* _INFORMATION SHOWN_

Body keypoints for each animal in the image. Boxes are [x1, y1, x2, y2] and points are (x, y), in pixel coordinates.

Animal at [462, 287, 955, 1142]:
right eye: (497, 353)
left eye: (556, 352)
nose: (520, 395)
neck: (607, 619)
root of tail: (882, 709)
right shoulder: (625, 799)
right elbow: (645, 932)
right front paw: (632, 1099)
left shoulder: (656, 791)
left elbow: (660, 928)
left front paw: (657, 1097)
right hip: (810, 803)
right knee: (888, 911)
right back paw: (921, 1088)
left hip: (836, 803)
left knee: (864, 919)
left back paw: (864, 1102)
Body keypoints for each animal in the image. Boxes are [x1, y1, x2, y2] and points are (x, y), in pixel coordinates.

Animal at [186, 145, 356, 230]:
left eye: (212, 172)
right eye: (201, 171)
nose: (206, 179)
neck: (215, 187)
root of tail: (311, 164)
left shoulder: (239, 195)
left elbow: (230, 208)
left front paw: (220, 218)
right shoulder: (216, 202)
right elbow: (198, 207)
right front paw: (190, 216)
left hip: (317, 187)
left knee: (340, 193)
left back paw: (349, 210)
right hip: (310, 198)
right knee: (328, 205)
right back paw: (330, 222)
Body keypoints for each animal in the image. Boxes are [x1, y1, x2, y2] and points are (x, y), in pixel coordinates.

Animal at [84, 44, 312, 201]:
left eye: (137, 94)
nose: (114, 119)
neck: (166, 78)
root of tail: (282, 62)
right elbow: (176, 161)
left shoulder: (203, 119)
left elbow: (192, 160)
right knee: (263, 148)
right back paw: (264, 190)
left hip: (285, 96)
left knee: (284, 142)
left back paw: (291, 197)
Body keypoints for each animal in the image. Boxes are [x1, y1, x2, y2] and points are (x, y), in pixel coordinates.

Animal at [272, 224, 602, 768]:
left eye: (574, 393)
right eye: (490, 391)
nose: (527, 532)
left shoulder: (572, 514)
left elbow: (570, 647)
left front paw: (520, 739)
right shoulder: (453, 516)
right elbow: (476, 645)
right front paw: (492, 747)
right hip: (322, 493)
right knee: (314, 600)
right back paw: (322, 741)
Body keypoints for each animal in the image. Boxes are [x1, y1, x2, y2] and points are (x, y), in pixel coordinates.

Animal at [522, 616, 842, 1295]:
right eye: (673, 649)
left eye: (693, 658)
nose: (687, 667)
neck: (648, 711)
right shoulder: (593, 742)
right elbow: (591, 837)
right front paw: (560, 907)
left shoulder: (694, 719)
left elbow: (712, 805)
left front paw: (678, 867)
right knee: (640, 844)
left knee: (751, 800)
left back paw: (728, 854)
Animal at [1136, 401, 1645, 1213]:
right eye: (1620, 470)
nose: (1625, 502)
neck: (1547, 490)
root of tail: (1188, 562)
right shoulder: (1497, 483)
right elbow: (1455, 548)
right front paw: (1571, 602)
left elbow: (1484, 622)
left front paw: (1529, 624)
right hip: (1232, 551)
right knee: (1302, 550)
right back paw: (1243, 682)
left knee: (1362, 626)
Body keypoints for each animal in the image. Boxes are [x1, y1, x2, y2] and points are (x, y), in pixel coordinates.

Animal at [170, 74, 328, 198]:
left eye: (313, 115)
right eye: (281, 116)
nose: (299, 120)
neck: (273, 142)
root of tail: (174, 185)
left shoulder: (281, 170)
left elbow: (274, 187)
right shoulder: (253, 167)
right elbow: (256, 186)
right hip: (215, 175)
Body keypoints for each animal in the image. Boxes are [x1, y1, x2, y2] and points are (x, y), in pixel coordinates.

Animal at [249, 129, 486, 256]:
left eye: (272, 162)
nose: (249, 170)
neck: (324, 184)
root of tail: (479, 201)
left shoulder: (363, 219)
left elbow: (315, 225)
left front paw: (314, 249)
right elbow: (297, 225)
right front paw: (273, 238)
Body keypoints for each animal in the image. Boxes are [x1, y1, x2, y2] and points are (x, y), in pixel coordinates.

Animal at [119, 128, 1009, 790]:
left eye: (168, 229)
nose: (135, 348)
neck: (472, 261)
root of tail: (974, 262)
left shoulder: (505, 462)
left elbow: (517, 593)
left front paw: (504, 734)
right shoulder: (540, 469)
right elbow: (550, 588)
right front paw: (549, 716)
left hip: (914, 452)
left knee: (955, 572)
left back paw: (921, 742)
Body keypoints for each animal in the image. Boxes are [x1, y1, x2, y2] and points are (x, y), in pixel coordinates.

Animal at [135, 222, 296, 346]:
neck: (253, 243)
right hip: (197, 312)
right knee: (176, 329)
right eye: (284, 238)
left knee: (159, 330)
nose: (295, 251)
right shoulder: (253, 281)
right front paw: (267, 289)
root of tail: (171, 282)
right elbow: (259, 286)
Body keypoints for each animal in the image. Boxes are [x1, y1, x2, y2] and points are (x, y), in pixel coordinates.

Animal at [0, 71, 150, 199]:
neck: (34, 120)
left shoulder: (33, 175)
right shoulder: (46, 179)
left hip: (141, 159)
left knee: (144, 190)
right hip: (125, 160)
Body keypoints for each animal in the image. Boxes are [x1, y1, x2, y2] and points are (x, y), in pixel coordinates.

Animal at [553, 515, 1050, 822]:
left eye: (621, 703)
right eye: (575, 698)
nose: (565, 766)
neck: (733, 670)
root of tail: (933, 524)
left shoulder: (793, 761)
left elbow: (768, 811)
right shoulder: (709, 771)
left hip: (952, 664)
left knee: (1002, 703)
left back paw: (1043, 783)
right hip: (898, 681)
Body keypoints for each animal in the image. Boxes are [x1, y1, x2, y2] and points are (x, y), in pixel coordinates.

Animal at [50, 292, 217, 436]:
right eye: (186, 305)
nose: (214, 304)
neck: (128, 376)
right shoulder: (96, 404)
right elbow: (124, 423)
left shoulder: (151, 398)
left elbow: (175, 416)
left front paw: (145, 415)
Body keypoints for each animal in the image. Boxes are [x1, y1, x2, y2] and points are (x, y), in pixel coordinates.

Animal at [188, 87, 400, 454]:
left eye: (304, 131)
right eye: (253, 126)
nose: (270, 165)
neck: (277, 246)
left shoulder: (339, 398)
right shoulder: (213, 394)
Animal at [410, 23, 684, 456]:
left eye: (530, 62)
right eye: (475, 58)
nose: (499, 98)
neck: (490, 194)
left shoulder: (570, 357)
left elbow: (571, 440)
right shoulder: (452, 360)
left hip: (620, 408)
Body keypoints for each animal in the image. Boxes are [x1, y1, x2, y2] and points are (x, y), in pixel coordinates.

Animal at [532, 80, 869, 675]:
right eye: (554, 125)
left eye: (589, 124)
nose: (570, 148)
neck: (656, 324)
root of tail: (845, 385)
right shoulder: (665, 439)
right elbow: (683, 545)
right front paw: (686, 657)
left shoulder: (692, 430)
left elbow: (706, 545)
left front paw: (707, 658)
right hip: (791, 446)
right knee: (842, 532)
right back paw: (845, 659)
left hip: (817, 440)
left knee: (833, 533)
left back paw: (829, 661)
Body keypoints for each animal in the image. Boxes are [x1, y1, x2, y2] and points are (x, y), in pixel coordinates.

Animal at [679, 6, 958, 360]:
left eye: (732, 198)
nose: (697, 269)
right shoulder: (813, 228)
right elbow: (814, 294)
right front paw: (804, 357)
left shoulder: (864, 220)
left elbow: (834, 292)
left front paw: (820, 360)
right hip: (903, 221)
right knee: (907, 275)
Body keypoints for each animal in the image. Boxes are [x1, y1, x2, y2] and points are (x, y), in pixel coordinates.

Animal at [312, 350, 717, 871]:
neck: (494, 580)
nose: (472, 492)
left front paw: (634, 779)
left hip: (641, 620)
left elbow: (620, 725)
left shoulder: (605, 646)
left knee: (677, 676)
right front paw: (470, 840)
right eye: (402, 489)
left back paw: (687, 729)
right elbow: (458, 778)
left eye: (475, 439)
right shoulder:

* _WHAT THE EXERCISE ASKS_
Using the records above, restate word for word the lines from the one with "right shoulder: (253, 281)" through the one with "neck: (733, 670)", both included.

* _RESPONSE BOX_
right shoulder: (253, 281)
right front paw: (267, 289)
root of tail: (171, 282)
right elbow: (259, 286)
Body keypoints for each animal in the image. Boxes are [x1, y1, x2, y2] and points are (x, y), in pixel coordinates.

Animal at [0, 71, 150, 199]:
neck: (34, 120)
left shoulder: (33, 175)
right shoulder: (46, 179)
left hip: (141, 159)
left knee: (144, 190)
right hip: (125, 160)
Body keypoints for each animal in the image. Boxes are [x1, y1, x2, y2] and points are (x, y), in pixel coordinates.

Animal at [553, 515, 1050, 822]:
left eye: (621, 703)
right eye: (575, 698)
nose: (565, 766)
neck: (733, 670)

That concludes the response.